US ‘Working Hard’ With India To Support Its Economy: Pompeo
Pompeo’s remarks came weeks after a team led by Assistant US Trade Representative (AUSTR) for South and Central Asia, Christopher Wilson, held talks with senior Indian officials in New Delhi this month on a wide range of bilateral trade issues, in particular on tax and tariffs (Photo: Laszlo Balogh/Getty images).
THE US is “working hard” with the Indian government to provide the country with opportunities to grow its economy as part of the Trump administration’s Indo-Pacific strategy, Secretary of State Mike Pompeo has said.
Trade tensions between India and the US have been rising with president Donald Trump complaining that tariffs imposed by New Delhi on American products were “no longer acceptable”.
In June, the US terminated India’s designation as a beneficiary developing country under the Generalised System of Preferences (GSP) programme.

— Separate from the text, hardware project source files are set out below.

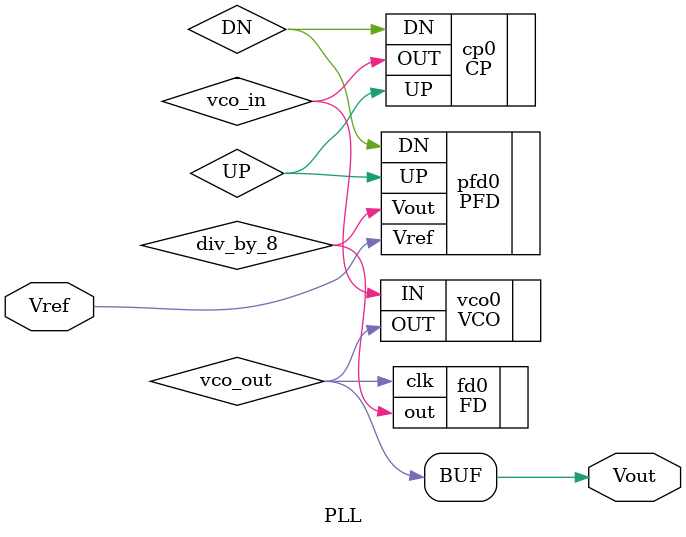
<source format=v>
module PLL(
    input Vref,
    output wire Vout
);

wire div_by_8;
wire vco_in,vco_out;
wire UP,DN;
assign Vout = vco_out;
PFD pfd0(.Vref(Vref),.Vout(div_by_8),.UP(UP),.DN(DN));
VCO vco0(.IN(vco_in),.OUT(vco_out));
CP cp0(.UP(UP),.DN(DN),.OUT(vco_in));
FD fd0(.clk(vco_out),.out(div_by_8));
endmodule

</source>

India imposed retaliatory tariffs on 28 US products including almonds and apples from June 5, after the Trump administration revoked its preferential trade privileges.

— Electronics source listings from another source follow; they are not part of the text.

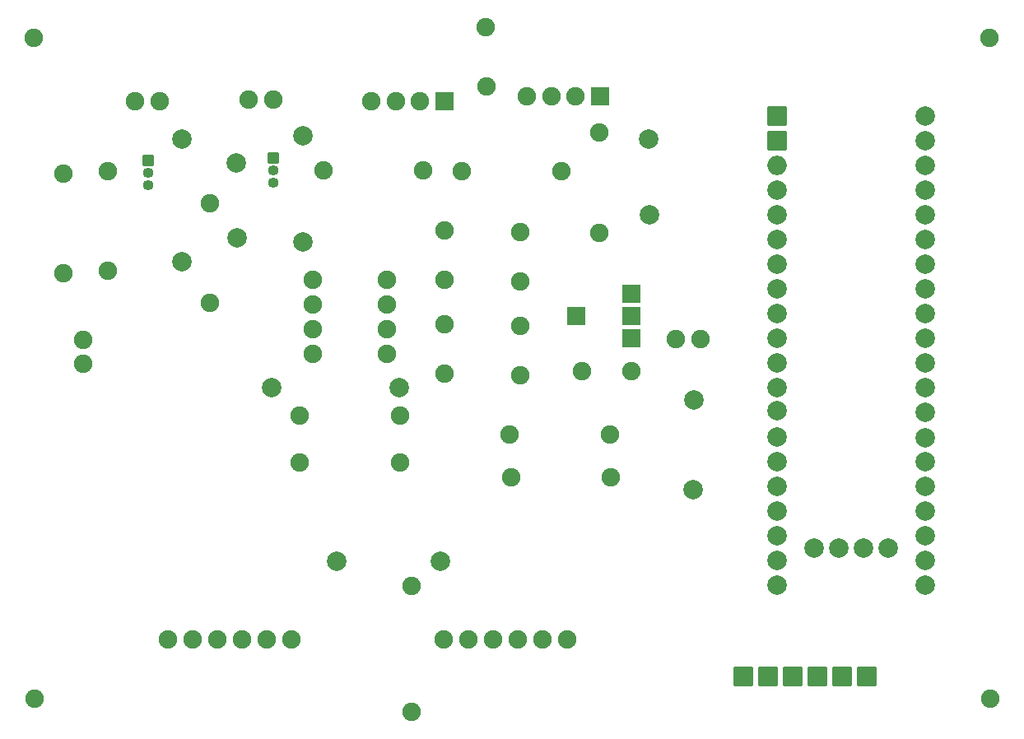
<source format=gbs>
G04 Layer: BottomSolderMaskLayer*
G04 EasyEDA v6.5.46, 2024-09-03 21:34:31*
G04 a3a5ef0e5d234bae984b2533349a5239,230d3d8e61244ae18bc76ebd04fb3888,10*
G04 Gerber Generator version 0.2*
G04 Scale: 100 percent, Rotated: No, Reflected: No *
G04 Dimensions in millimeters *
G04 leading zeros omitted , absolute positions ,4 integer and 5 decimal *
%FSLAX45Y45*%
%MOMM*%

%AMMACRO1*4,1,8,-0.921,-0.9507,-0.9507,-0.9207,-0.9507,0.921,-0.921,0.9507,0.9207,0.9507,0.9507,0.921,0.9507,-0.9207,0.9207,-0.9507,-0.921,-0.9507,0*%
%AMMACRO2*4,1,8,-0.9421,-1.0015,-1.0015,-0.9418,-1.0015,0.9421,-0.9421,1.0015,0.9418,1.0015,1.0015,0.9421,1.0015,-0.9418,0.9418,-1.0015,-0.9421,-1.0015,0*%
%AMMACRO3*4,1,8,-0.9207,-0.95,-0.95,-0.9205,-0.95,0.9207,-0.9207,0.95,0.9205,0.95,0.95,0.9207,0.95,-0.9205,0.9205,-0.95,-0.9207,-0.95,0*%
%AMMACRO4*4,1,8,-0.5211,-0.5508,-0.5508,-0.5208,-0.5508,0.5211,-0.5211,0.5508,0.5208,0.5508,0.5508,0.5211,0.5508,-0.5208,0.5208,-0.5508,-0.5211,-0.5508,0*%
%ADD10MACRO1*%
%ADD11C,1.9000*%
%ADD12MACRO2*%
%ADD13C,1.9000*%
%ADD14MACRO3*%
%ADD15O,1.1015979999999999X1.1015979999999999*%
%ADD16MACRO4*%
%ADD17C,1.9016*%
%ADD18O,1.9020028X1.9020028*%
%ADD19O,1.9015964X1.9015964*%
%ADD20C,2.0032*%
%ADD21O,2.0031963999999998X2.0031963999999998*%

%LPD*%
D10*
G01*
X7306589Y5792596D03*
G01*
X7306589Y5562600D03*
G01*
X7306589Y5332603D03*
G01*
X6739610Y5562600D03*
D11*
G01*
X5384800Y5930900D03*
G01*
X5384800Y6438900D03*
G01*
X6159500Y5918200D03*
G01*
X6159500Y6426200D03*
G01*
X6794500Y4991100D03*
G01*
X7302500Y4991100D03*
D12*
G01*
X8712200Y1854200D03*
G01*
X8966200Y1854200D03*
G01*
X9220200Y1854200D03*
G01*
X9474200Y1854200D03*
G01*
X9728200Y1854200D03*
G01*
X8458200Y1854200D03*
D11*
G01*
X6159500Y4953000D03*
G01*
X6159500Y5461000D03*
G01*
X5384800Y4965700D03*
G01*
X5384800Y5473700D03*
D13*
G01*
X3367531Y7785100D03*
G01*
X3617518Y7785100D03*
G01*
X2199106Y7772400D03*
G01*
X2449093Y7772400D03*
D11*
G01*
X6729018Y7823200D03*
D14*
G01*
X6979005Y7823200D03*
D11*
G01*
X6479006Y7823200D03*
G01*
X6229019Y7823200D03*
G01*
X5128793Y7772400D03*
D14*
G01*
X5378805Y7772400D03*
D11*
G01*
X4878781Y7772400D03*
G01*
X4628794Y7772400D03*
D15*
G01*
X3619500Y6934200D03*
G01*
X3619500Y7061200D03*
D16*
G01*
X3619512Y7188187D03*
D15*
G01*
X2336800Y6908800D03*
G01*
X2336800Y7035800D03*
D16*
G01*
X2336812Y7162787D03*
D17*
G01*
X2971800Y5695289D03*
G01*
X2971800Y6725310D03*
G01*
X4921910Y4051300D03*
G01*
X3891889Y4051300D03*
G01*
X1917700Y6025489D03*
G01*
X1917700Y7055510D03*
G01*
X3891889Y4533900D03*
G01*
X4921910Y4533900D03*
G01*
X5163210Y7061200D03*
G01*
X4133189Y7061200D03*
G01*
X1460500Y6000089D03*
G01*
X1460500Y7030110D03*
G01*
X6050889Y4343400D03*
G01*
X7080910Y4343400D03*
G01*
X7093610Y3898900D03*
G01*
X6063589Y3898900D03*
G01*
X5555589Y7048500D03*
G01*
X6585610Y7048500D03*
D18*
G01*
X4787900Y5932043D03*
G01*
X4787900Y5678043D03*
G01*
X4787900Y5424043D03*
G01*
X4787900Y5170043D03*
G01*
X4025900Y5170043D03*
G01*
X4025900Y5424043D03*
G01*
X4025900Y5678043D03*
G01*
X4025900Y5932043D03*
D19*
G01*
X2540000Y2235200D03*
G01*
X2794000Y2235200D03*
G01*
X3048000Y2235200D03*
G01*
X3302000Y2235200D03*
G01*
X3556000Y2235200D03*
G01*
X3810000Y2235200D03*
G01*
X5372100Y2235200D03*
G01*
X5626100Y2235200D03*
G01*
X5880100Y2235200D03*
G01*
X6134100Y2235200D03*
G01*
X6388100Y2235200D03*
G01*
X6642100Y2235200D03*
D17*
G01*
X6972300Y7449210D03*
G01*
X6972300Y6419189D03*
D12*
G01*
X8801100Y7366000D03*
D20*
G01*
X9944100Y3175000D03*
G01*
X9690100Y3175000D03*
G01*
X9436100Y3175000D03*
G01*
X9182100Y3175000D03*
D12*
G01*
X8801100Y7620000D03*
D21*
G01*
X8801100Y7112000D03*
D20*
G01*
X8801100Y6858000D03*
G01*
X8801100Y6604000D03*
G01*
X8801100Y6350000D03*
G01*
X8801100Y6096000D03*
G01*
X8801100Y5842000D03*
G01*
X8801100Y5588000D03*
G01*
X8801100Y5334000D03*
G01*
X8801100Y5080000D03*
G01*
X8801100Y4826000D03*
G01*
X8801100Y4584700D03*
G01*
X8801100Y4318000D03*
G01*
X8801100Y4064000D03*
G01*
X8801100Y3810000D03*
G01*
X8801100Y3556000D03*
G01*
X8801100Y3302000D03*
G01*
X8801100Y3048000D03*
G01*
X8801100Y2794000D03*
G01*
X10325100Y7620000D03*
G01*
X10325100Y7366000D03*
G01*
X10325100Y7112000D03*
G01*
X10325100Y6858000D03*
G01*
X10325100Y6604000D03*
G01*
X10325100Y6350000D03*
G01*
X10325100Y6096000D03*
G01*
X10325100Y5842000D03*
G01*
X10325100Y5588000D03*
G01*
X10325100Y5334000D03*
G01*
X10325100Y5080000D03*
G01*
X10325100Y4826000D03*
G01*
X10325100Y4572000D03*
G01*
X10325100Y4305300D03*
G01*
X10325100Y4064000D03*
G01*
X10325100Y3810000D03*
G01*
X10325100Y3556000D03*
G01*
X10325100Y3302000D03*
G01*
X10325100Y3048000D03*
G01*
X10325100Y2794000D03*
D13*
G01*
X1663700Y5069306D03*
G01*
X1663700Y5319293D03*
D20*
G01*
X3606800Y4826000D03*
G01*
X4914900Y4826000D03*
G01*
X3238500Y7137400D03*
G01*
X3251200Y6362700D03*
G01*
X3924300Y7416800D03*
G01*
X3924300Y6324600D03*
G01*
X2679700Y7378700D03*
G01*
X2679700Y6121400D03*
G01*
X7480300Y7378700D03*
G01*
X7493000Y6604000D03*
G01*
X7950200Y4699000D03*
G01*
X7937500Y3771900D03*
G01*
X5339079Y3035300D03*
G01*
X4276039Y3035300D03*
D17*
G01*
X5807709Y8534400D03*
G01*
X5816600Y7924800D03*
G01*
X5041900Y2781300D03*
G01*
X5039385Y1485900D03*
G01*
X7759700Y5321300D03*
G01*
X8013700Y5321300D03*
G01*
X10985500Y8420100D03*
G01*
X1155700Y8420100D03*
G01*
X1168400Y1625600D03*
G01*
X10998200Y1625600D03*
M02*

</source>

The GSP is the largest and oldest US trade preference programme and is designed to promote economic development by allowing duty-free entry for thousands of products from designated beneficiary countries.
Pompeo’s remarks came weeks after a team led by Assistant US Trade Representative (AUSTR) for South and Central Asia, Christopher Wilson, held talks with senior Indian officials in New Delhi this month on a wide range of bilateral trade issues, in particular on tax and tariffs.
“Our Indo-Pacific strategy is well on its way to bearing fruit for not only them but for the United States, and we have watched these coalitions build-out. We’re working hard with the Indian government to provide them with opportunities to grow their economy as well,” Pompeo told reporters accompanying him on a tour to the Indo-Pacific region.
The US is also seeking greater market access for its dairy products and cut in customs duties in information and communications technology products. The American companies have also raised concerns over price cap on certain medical devices by India.
Stating that the US has taken a unilateral position in rolling back export incentives from India, the Indian government has asserted that it would not allow trade negotiations to overtake issues of national interest.
Meanwhile, India’s Ambassador to the US, Harsh Vardhan Shringla said that trade between the two countries has grown to $142 billion in 2018, and is expected to reach $238bn by 2025.
The next stage of growth will be driven by the small and medium-sized enterprises (SME) in both the countries, he said in Colorado.
Specifically, the growth of SMEs in the digital marketplace presents an ideal opportunity for increased India-US cooperation, he added.